PROVIDED RECORDS:
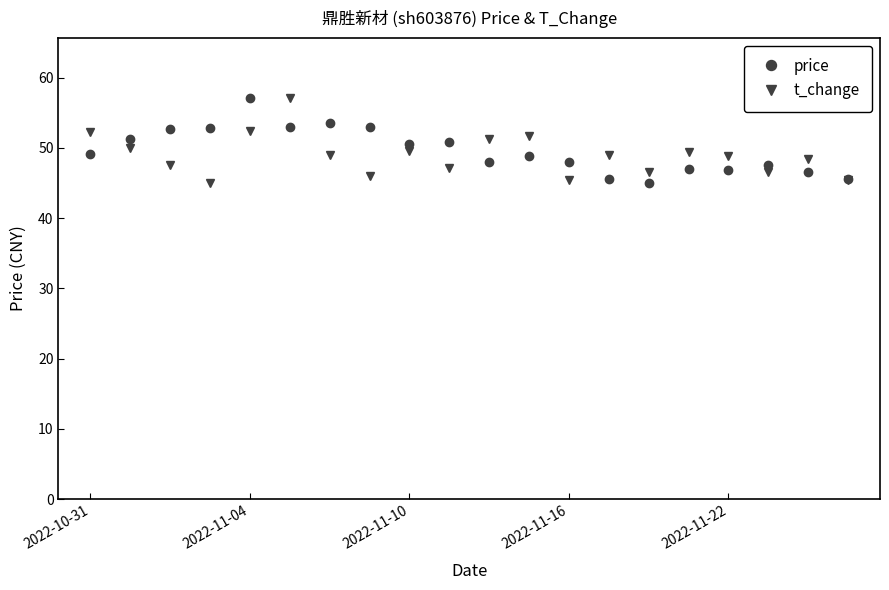

What is the maximum value shown in the chart?

57.1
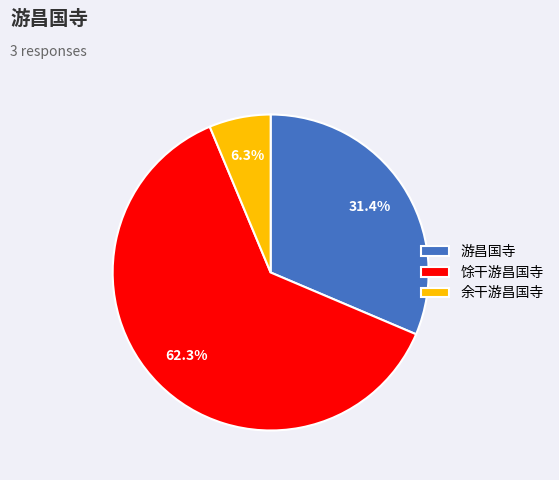

Is there any slice that represents more than half of the pie?

Yes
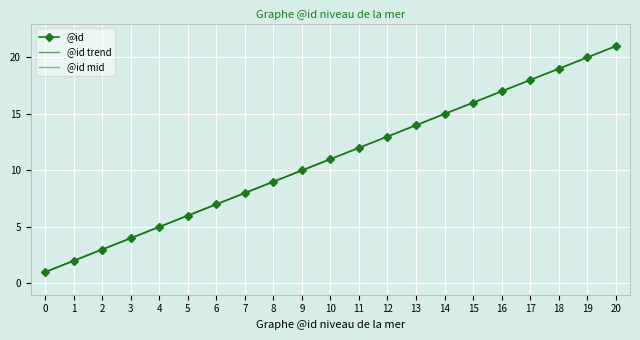

True or false: the data shows 5 at 7.

False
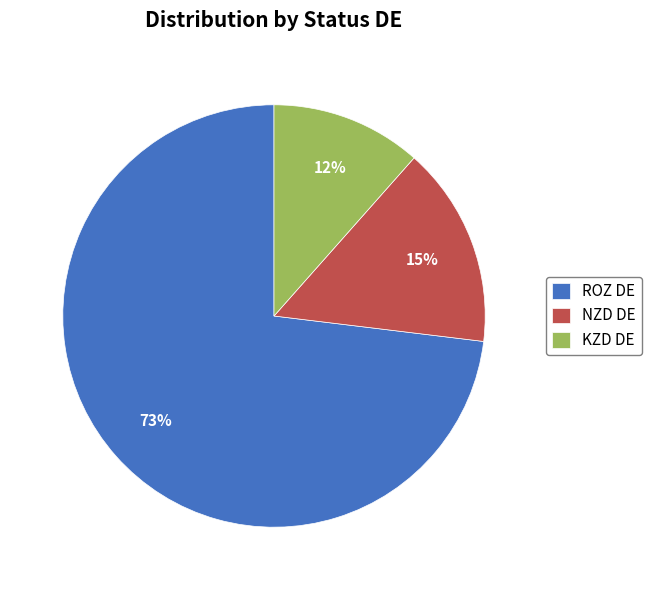

Is it true that NZD DE is 2% of the pie?

False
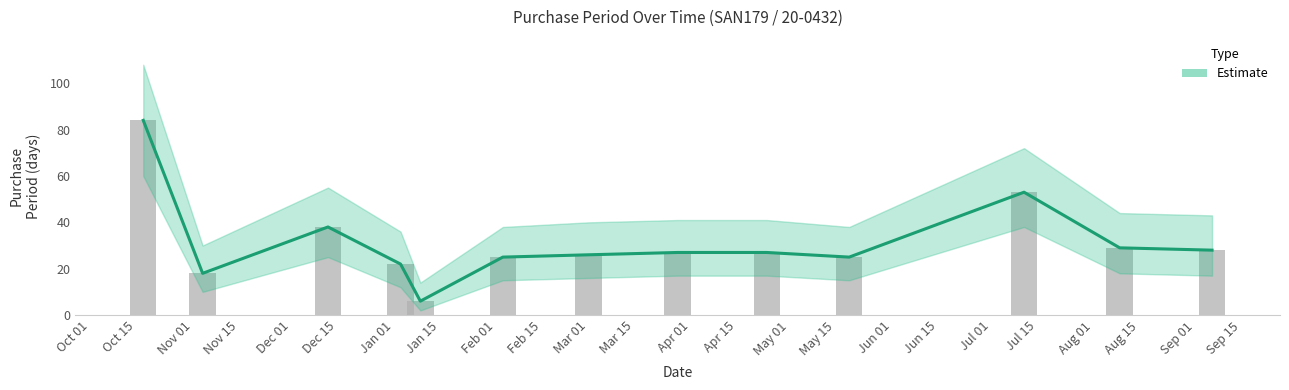

Reading left to right, what are all the values shown in this chart?

84	18	38	22	6	25	26	27	27	25	53	29	28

WHAT IS NEEDED: Reproduce every item above verbatim, leaving out the pictures.

RESULT OF THIS TASK:
What is the maximum value shown in the chart?

57.1

Is there any slice that represents more than half of the pie?

Yes

True or false: the data shows 5 at 7.

False

Is it true that NZD DE is 2% of the pie?

False

Reading left to right, what are all the values shown in this chart?

84	18	38	22	6	25	26	27	27	25	53	29	28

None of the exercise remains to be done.